For the Tuesday, June 3, 2025 report I will further analyse the productive model for Grégoire Chamayou’s political work, “A Theory of the Drone.” First, as strategic and diplomatic channels since WWII, the concept of strategic war should take priority. The darkest days that stormed Europe, lifting it out of sleep in WWII, symbolised the microcosmic event. Adolf Hitler characterised Czechoslovakia: “a dagger pointed at the heart of Germany.” The preventative war, fearing its growing capabilities, formed the justification for the 1939 invasion. The standard for a pre-emptive war stems from the idea that a states should have credible, verifiable fact of the incoming attack. Whereas the preventative war is totalizing, knowledge is tied down to speculative claims that develop into diplomatic claims.
Chamayou’s chapter on “The Fabrication of Political Automata,” concerns the operator and the machine. The distancelessness of an exterior object, whose presence is grounded, bugsplat!
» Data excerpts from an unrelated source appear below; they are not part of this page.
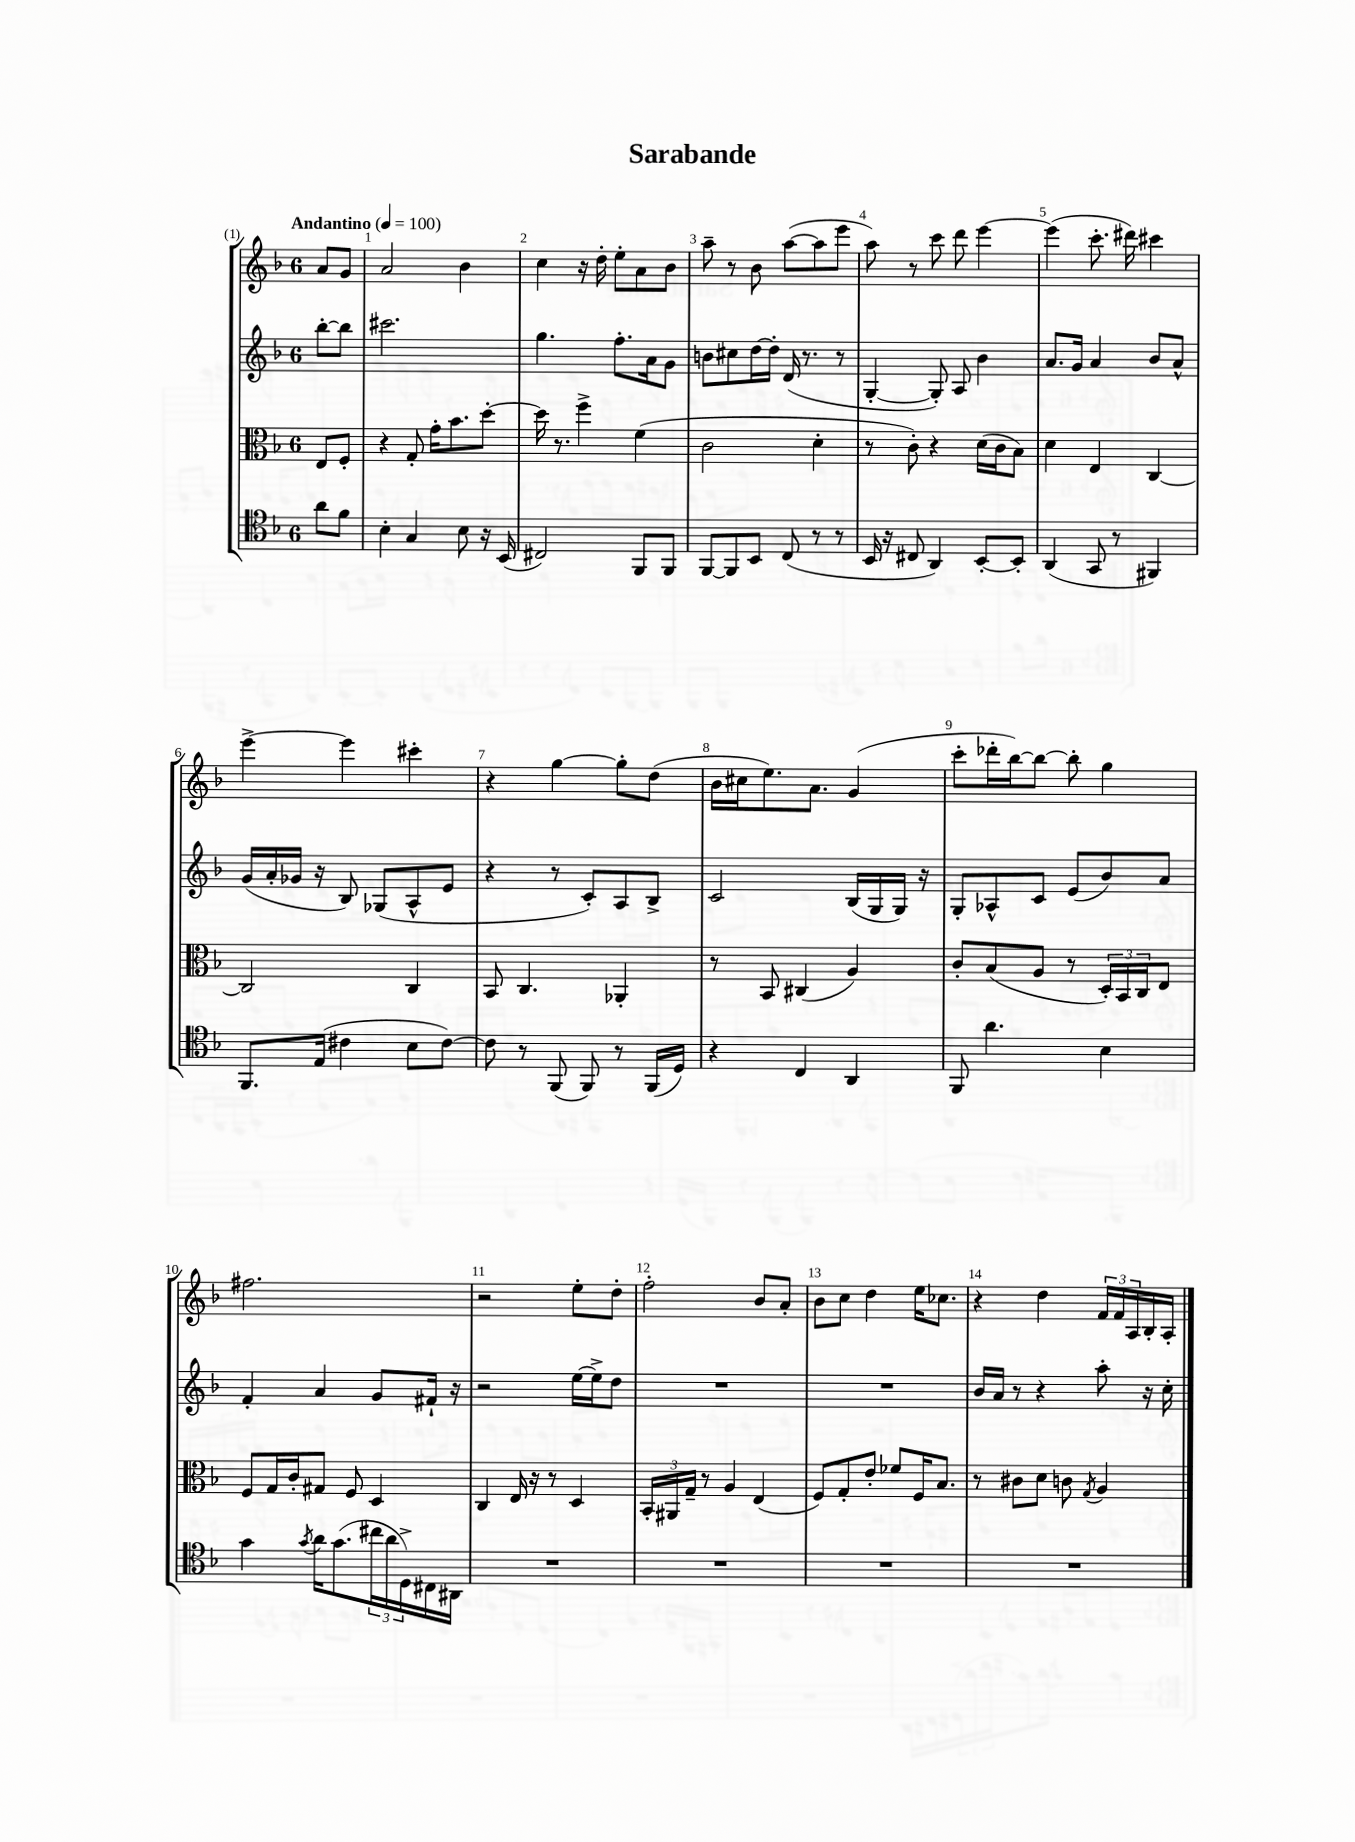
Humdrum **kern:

**kern	**kern	**kern	**kern
*staff4	*staff3	*staff2	*staff1
*clefC4	*clefC3	*clefG2	*clefG2
*k[b-]	*k[b-]	*k[b-]	*k[b-]
*M6/8	*M6/8	*M6/8	*M6/8
*MM100	*MM100	*MM100	*MM100
8a	8E	[8bb-'	8a
8f	8F'	8bb-]	8g
=	=	=	=
4B-'	4r	2.ccc#	2a
4G	8G'	.	.
.	16g'	.	.
.	8.b-	.	.
8B-	.	.	4b-
16r	[8dd'	.	.
(16BB-	.	.	.
=	=	=	=
2C#)	16dd]	4.gg	4cc
.	8.r	.	.
.	4ff^	.	16r
.	.	.	16dd'
.	.	8.ff'	8ee'
8FF	(4f	.	8a
.	.	16a	.
8FF	.	8g	8b-
=	=	=	=
[8FF	2c	8b	8aa~
8FF]	.	8cc#	8r
8BB-	.	[16dd	8b-
.	.	16dd']	.
(8C	.	(16d	([8aa
.	.	8.r	.
8r	4d'	.	8aa]
8r	.	8r	8eee
=	=	=	=
16BB-	8r	[4G'	8aa)
16r	.	.	.
8C#	8c')	.	8r
4AA)	4r	8G'])	8ccc
.	.	8A	8ddd
[8BB-'	(16d	4b-	[4eee
.	16c	.	.
8BB-']	8B-)	.	.
=	=	=	=
(4AA	4d	8.a	(4eee]
.	.	16g	.
8GG	4E	4a	8.ccc'
8r	.	.	.
.	.	.	16ddd#)
4FF#)	[4C	8b-	4ccc#
.	.	8a^^	.
=	=	=	=
8.FF	2C]	(16g	[4eee^
.	.	16a'	.
.	.	16g-	.
(16E	.	16r	.
4c#	.	8B-)	4eee]
.	.	(8G-	.
8B-	4C	8A^^	4ccc#'
[8c#)	.	8e	.
=	=	=	=
8c#]	8BB-	4r	4r
8r	4.C	.	.
(8FF	.	8r	[4gg
8FF)	.	8c')	.
8r	4AA-'	8A	8gg']
(16FF	.	8B-^	(8dd
16D)	.	.	.
=	=	=	=
4r	8r	2c	16b-
.	.	.	16cc#
.	8BB-	.	8.ee)
4C	(4C#	.	.
.	.	.	8.a
4AA	4A)	(16B-	(4g
.	.	16G	.
.	.	16G)	.
.	.	16r	.
=	=	=	=
8FF	8c'	8G'	8ccc'
4.a	(8B-	8A-^^	16ddd-'
.	.	.	[16bb-)
.	8A	8c	8bb-_
.	8r	(8e	8bb-']
4B-	24D')	8b-)	4gg
.	24BB-	.	.
.	24C	.	.
.	8E	8a	.
=	=	=	=
4g	8F	4f'	2.ff#
.	16G	.	.
.	16c'	.	.
8qg	.	.	.
16a	8G#	4a	.
(8.g	.	.	.
.	8F	.	.
24cc#	4D	8g	.
24a	.	.	.
24D^)	.	.	.
16C#	.	16f#`	.
16AA#	.	16r	.
=	=	=	=
2.r	4C	2r	2r
.	16E	.	.
.	16r	.	.
.	8r	.	.
.	4D	[16ee	8ee'
.	.	16ee^]	.
.	.	8dd	8dd'
=	=	=	=
2.r	24BB-'	2.r	2ff'
.	24AA#	.	.
.	24G~	.	.
.	8r	.	.
.	4A	.	.
.	(4E	.	8b-
.	.	.	8a'
=	=	=	=
2.r	8F)	2.r	8b-
.	8G'	.	8cc
.	8e'	.	4dd
.	8f-	.	.
.	16F	.	16ee
.	8.B-	.	8.cc-
=	=	=	=
2.r	8r	16b-	4r
.	.	16a	.
.	8c#	8r	.
.	8d	4r	4dd
.	8c	.	.
.	8qG	.	.
.	4A	8aa'	24f
.	.	.	24f
.	.	.	24A
.	.	16r	16B-'
.	.	16cc'	16A'
==	==	==	==
*-	*-	*-	*-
Adorno’s conception of the V2 rocket was that the machine extracts the subject. “It seemsto cost the subject his whole energy to achieve subjectlessness,” for subjectness is the τελοσ for hyperdeveloped techno-capitalists. At a briefing in 2003, an investor for a Northrop Grumman’s X-47A drone remarked, “at least that plane won’t talk back.”
Chamayou’s thesis is that over and above, the dronization of our specifications + rules guiding a conjunctive mechanistic subjectlessness is the basis for theories concerning a “network centric-warfare.” Programming warfare compilers capable of converting autonomic languages is the vestigial organic structure of the appendix. Relative specifications for ontologies should assign safety measures for inoculating and attending to legalistic ethics.
I leave the reader as is, with the following quote from Grégoire Chamayou: “What the dronization of the fighter plane sets out to accomplish technically is the suppression or displacement of this most imperfect link between the state apparatus and its war machines.”